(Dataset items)
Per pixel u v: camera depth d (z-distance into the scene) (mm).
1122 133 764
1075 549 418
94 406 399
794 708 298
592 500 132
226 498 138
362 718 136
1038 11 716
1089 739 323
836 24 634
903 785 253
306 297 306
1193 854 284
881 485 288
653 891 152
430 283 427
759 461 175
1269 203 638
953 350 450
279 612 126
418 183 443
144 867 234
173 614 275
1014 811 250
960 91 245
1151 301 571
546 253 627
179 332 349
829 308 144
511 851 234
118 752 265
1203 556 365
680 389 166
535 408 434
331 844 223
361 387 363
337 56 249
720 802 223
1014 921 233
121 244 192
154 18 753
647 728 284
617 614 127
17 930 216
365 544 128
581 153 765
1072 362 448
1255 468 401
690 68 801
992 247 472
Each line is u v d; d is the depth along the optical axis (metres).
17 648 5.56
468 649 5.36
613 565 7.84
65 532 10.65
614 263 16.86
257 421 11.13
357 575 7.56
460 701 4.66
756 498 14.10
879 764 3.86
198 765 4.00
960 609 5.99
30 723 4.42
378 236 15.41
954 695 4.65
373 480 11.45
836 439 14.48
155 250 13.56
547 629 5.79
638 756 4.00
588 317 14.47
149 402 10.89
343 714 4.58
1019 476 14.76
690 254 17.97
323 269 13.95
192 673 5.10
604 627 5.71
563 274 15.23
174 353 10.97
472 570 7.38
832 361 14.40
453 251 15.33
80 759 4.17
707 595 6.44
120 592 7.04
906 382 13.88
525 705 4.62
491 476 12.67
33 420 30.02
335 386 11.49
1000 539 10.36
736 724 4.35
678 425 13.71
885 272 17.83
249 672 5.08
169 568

What you should do -
Transcribe the data in full, keeping every character.

Your response -
Per pixel u v: camera depth d (z-distance into the scene) (mm).
1122 133 764
1075 549 418
94 406 399
794 708 298
592 500 132
226 498 138
362 718 136
1038 11 716
1089 739 323
836 24 634
903 785 253
306 297 306
1193 854 284
881 485 288
653 891 152
430 283 427
759 461 175
1269 203 638
953 350 450
279 612 126
418 183 443
144 867 234
173 614 275
1014 811 250
960 91 245
1151 301 571
546 253 627
179 332 349
829 308 144
511 851 234
118 752 265
1203 556 365
680 389 166
535 408 434
331 844 223
361 387 363
337 56 249
720 802 223
1014 921 233
121 244 192
154 18 753
647 728 284
617 614 127
17 930 216
365 544 128
581 153 765
1072 362 448
1255 468 401
690 68 801
992 247 472
Each line is u v d; d is the depth along the optical axis (metres).
17 648 5.56
468 649 5.36
613 565 7.84
65 532 10.65
614 263 16.86
257 421 11.13
357 575 7.56
460 701 4.66
756 498 14.10
879 764 3.86
198 765 4.00
960 609 5.99
30 723 4.42
378 236 15.41
954 695 4.65
373 480 11.45
836 439 14.48
155 250 13.56
547 629 5.79
638 756 4.00
588 317 14.47
149 402 10.89
343 714 4.58
1019 476 14.76
690 254 17.97
323 269 13.95
192 673 5.10
604 627 5.71
563 274 15.23
174 353 10.97
472 570 7.38
832 361 14.40
453 251 15.33
80 759 4.17
707 595 6.44
120 592 7.04
906 382 13.88
525 705 4.62
491 476 12.67
33 420 30.02
335 386 11.49
1000 539 10.36
736 724 4.35
678 425 13.71
885 272 17.83
249 672 5.08
169 568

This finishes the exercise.